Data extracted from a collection
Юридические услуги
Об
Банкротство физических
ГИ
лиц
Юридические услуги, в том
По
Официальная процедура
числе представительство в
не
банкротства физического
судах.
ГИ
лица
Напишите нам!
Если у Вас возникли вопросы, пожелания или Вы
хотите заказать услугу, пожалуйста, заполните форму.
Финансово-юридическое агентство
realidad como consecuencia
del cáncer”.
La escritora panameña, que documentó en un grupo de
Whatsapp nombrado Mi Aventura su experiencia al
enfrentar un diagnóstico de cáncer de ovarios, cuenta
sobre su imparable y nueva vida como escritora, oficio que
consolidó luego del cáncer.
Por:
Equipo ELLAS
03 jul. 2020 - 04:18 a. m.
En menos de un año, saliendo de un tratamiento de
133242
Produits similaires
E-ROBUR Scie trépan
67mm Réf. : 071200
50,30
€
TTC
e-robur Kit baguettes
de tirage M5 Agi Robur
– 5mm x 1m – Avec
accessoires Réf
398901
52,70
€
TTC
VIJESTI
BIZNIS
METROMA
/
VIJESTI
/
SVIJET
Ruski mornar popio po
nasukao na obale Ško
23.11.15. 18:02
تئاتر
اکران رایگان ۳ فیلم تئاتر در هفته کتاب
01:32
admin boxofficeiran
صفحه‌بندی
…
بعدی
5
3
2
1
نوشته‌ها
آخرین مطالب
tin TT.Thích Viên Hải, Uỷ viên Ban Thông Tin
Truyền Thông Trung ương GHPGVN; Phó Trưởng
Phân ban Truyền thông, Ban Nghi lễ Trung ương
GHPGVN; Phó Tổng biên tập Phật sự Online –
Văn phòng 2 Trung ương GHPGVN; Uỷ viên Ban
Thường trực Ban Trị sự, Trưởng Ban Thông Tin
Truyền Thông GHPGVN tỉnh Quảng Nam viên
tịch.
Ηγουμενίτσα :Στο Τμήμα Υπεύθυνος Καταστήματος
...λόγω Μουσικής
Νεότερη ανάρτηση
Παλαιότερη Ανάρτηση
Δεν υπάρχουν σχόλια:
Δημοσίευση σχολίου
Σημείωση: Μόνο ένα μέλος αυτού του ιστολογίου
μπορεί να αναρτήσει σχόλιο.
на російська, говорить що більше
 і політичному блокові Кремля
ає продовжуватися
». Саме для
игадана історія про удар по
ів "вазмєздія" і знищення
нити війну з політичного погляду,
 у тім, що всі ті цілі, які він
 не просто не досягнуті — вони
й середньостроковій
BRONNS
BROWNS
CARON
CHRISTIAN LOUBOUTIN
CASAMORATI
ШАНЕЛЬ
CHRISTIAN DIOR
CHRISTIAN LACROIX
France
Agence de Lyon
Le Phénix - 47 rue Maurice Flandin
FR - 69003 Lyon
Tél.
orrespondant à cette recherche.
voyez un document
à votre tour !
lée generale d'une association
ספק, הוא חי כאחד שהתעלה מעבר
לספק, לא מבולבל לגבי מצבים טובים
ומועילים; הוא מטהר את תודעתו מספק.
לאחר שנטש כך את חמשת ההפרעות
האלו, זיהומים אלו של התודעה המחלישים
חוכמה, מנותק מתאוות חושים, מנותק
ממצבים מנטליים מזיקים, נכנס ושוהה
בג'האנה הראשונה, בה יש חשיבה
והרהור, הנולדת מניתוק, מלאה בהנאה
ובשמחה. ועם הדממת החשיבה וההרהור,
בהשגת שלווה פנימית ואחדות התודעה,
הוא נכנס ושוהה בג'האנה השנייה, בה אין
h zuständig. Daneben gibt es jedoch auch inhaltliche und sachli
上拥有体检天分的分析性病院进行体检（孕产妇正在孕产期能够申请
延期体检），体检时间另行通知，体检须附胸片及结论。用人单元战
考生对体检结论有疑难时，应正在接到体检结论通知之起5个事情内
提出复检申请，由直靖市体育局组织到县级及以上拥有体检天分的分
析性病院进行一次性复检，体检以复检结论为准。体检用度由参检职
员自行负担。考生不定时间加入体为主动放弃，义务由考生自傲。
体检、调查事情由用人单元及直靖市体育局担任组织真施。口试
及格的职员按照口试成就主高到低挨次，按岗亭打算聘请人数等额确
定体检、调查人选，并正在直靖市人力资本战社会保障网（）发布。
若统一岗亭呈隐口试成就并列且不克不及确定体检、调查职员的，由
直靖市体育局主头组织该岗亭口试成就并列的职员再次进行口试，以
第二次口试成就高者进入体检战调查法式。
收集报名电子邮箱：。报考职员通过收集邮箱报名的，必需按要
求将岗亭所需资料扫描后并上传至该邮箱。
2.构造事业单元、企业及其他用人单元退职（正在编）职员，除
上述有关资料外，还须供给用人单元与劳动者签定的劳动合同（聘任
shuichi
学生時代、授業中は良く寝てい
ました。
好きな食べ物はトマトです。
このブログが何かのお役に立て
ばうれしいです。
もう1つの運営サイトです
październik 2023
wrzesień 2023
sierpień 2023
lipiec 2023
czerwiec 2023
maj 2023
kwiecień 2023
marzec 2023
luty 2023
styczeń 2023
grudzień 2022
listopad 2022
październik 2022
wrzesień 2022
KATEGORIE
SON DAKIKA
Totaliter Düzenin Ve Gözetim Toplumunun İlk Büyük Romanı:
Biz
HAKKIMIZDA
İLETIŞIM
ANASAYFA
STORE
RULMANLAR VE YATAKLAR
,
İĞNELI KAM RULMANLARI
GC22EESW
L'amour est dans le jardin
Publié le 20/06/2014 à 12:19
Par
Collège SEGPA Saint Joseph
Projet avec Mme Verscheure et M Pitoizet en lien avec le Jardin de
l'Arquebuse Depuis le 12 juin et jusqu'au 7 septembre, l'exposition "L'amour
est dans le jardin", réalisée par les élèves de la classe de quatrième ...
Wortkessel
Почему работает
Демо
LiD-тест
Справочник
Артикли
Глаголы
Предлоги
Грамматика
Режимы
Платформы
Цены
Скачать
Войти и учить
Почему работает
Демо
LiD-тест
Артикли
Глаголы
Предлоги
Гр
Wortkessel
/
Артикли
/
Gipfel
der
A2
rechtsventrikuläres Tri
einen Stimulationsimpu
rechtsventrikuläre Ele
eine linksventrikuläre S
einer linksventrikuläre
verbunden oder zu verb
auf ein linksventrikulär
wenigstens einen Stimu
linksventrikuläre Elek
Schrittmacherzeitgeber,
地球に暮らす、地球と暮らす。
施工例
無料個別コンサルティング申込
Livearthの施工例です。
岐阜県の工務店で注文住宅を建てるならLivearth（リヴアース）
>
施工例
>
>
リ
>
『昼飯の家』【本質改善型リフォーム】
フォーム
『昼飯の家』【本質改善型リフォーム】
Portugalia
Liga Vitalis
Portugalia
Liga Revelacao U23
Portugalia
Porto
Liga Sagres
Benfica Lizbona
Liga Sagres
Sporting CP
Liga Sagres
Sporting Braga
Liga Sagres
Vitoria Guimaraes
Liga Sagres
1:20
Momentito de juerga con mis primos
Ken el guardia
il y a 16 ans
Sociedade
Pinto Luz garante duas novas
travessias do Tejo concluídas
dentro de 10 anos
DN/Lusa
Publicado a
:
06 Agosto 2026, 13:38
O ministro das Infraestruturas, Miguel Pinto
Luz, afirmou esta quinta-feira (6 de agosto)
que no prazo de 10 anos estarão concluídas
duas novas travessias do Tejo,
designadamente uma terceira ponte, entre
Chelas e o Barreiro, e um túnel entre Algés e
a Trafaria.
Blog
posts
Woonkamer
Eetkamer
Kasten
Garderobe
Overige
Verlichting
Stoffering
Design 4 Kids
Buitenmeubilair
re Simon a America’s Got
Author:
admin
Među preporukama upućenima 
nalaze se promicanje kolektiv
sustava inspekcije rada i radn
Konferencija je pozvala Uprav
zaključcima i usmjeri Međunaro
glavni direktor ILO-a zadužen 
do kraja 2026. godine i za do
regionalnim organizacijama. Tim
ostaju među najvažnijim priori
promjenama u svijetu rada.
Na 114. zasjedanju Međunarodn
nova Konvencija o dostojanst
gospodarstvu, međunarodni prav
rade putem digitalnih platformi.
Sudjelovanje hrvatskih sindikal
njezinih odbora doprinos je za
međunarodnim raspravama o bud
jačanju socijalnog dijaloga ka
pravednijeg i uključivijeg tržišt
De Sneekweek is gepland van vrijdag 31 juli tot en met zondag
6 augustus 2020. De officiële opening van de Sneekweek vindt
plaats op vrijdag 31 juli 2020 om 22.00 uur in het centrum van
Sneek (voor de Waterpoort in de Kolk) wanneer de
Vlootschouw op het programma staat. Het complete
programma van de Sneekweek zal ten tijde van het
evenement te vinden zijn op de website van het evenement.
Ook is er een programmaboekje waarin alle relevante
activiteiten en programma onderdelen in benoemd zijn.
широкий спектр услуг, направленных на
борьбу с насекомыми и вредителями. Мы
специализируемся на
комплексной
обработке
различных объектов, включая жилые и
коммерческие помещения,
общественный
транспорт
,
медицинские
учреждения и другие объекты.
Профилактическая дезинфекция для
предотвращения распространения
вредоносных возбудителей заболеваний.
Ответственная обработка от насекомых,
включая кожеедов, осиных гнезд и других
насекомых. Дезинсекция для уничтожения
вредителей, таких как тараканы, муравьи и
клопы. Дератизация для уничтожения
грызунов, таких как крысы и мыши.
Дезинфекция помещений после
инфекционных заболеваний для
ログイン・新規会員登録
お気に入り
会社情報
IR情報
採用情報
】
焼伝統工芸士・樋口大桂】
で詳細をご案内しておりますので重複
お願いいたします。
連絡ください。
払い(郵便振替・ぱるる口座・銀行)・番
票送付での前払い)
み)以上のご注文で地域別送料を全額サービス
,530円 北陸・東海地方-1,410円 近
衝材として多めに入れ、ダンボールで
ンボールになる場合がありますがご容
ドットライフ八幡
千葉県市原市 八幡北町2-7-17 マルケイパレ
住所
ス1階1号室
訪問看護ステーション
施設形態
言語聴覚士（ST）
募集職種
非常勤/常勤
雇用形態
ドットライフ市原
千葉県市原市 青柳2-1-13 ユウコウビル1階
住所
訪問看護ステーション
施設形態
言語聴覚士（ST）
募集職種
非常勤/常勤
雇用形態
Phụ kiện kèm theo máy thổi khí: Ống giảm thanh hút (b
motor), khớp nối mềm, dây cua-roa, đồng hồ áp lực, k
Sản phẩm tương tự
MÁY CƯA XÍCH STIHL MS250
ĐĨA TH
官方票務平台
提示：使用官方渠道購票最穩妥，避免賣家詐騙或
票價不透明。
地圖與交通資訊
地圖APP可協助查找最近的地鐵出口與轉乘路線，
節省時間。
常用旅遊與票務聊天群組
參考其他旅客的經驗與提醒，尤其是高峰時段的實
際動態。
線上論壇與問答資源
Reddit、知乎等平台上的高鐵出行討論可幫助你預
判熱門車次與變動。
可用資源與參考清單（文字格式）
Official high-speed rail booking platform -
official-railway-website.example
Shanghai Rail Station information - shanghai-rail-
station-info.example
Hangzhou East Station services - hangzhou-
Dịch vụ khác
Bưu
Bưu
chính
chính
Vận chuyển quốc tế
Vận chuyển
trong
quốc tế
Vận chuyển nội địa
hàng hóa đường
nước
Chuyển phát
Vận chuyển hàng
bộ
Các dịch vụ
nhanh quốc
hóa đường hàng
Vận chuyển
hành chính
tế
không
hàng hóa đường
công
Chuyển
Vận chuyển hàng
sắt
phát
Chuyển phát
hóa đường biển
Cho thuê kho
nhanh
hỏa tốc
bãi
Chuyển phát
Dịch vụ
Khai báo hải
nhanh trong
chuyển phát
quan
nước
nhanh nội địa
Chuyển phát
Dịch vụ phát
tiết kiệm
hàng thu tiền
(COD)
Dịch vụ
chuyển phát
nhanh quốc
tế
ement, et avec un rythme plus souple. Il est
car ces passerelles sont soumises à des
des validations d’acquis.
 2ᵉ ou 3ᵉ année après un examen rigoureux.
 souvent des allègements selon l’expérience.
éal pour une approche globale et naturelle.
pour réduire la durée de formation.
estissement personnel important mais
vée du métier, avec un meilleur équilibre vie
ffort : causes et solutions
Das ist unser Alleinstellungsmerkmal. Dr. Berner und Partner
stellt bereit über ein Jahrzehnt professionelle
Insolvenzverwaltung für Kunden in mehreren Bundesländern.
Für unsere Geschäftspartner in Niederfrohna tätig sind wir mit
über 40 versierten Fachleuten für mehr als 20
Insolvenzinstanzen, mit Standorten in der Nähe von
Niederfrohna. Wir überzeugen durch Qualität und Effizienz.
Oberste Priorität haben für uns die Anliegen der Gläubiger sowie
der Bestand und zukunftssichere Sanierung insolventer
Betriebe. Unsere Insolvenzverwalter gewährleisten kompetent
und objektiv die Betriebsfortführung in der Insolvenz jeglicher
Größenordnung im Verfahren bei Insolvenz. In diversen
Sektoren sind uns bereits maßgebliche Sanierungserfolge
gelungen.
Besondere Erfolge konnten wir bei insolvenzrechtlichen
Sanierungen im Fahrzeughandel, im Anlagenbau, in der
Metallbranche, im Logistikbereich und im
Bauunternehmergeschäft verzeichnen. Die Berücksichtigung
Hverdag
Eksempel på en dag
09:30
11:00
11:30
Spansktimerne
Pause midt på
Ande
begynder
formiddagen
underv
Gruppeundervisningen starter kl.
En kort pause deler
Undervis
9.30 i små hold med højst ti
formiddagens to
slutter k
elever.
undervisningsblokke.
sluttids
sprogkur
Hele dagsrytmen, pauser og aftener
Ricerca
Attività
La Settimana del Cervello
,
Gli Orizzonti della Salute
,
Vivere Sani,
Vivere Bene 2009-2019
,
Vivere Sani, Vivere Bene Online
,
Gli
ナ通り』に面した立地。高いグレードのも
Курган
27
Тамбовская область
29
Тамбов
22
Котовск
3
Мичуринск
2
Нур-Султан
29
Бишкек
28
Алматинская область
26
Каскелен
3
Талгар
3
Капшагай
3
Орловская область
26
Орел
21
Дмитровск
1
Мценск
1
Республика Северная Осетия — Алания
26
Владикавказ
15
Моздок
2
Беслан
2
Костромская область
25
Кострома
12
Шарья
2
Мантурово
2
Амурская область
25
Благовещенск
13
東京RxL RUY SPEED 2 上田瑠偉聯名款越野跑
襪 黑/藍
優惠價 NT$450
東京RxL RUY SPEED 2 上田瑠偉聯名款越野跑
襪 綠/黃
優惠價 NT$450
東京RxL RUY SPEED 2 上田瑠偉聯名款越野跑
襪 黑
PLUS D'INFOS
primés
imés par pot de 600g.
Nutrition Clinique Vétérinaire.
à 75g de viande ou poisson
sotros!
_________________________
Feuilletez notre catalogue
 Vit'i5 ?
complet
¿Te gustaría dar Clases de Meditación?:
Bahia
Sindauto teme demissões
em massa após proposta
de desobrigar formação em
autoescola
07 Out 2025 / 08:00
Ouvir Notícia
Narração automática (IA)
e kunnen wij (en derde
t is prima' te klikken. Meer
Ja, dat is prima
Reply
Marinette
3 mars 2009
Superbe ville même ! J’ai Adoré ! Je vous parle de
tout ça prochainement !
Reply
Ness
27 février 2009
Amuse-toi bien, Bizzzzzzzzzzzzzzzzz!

— Prompt —
Look over the records. Copy the lines that include the word "website".

— Task result —
evenement te vinden zijn op de website van het evenement.
official-railway-website.example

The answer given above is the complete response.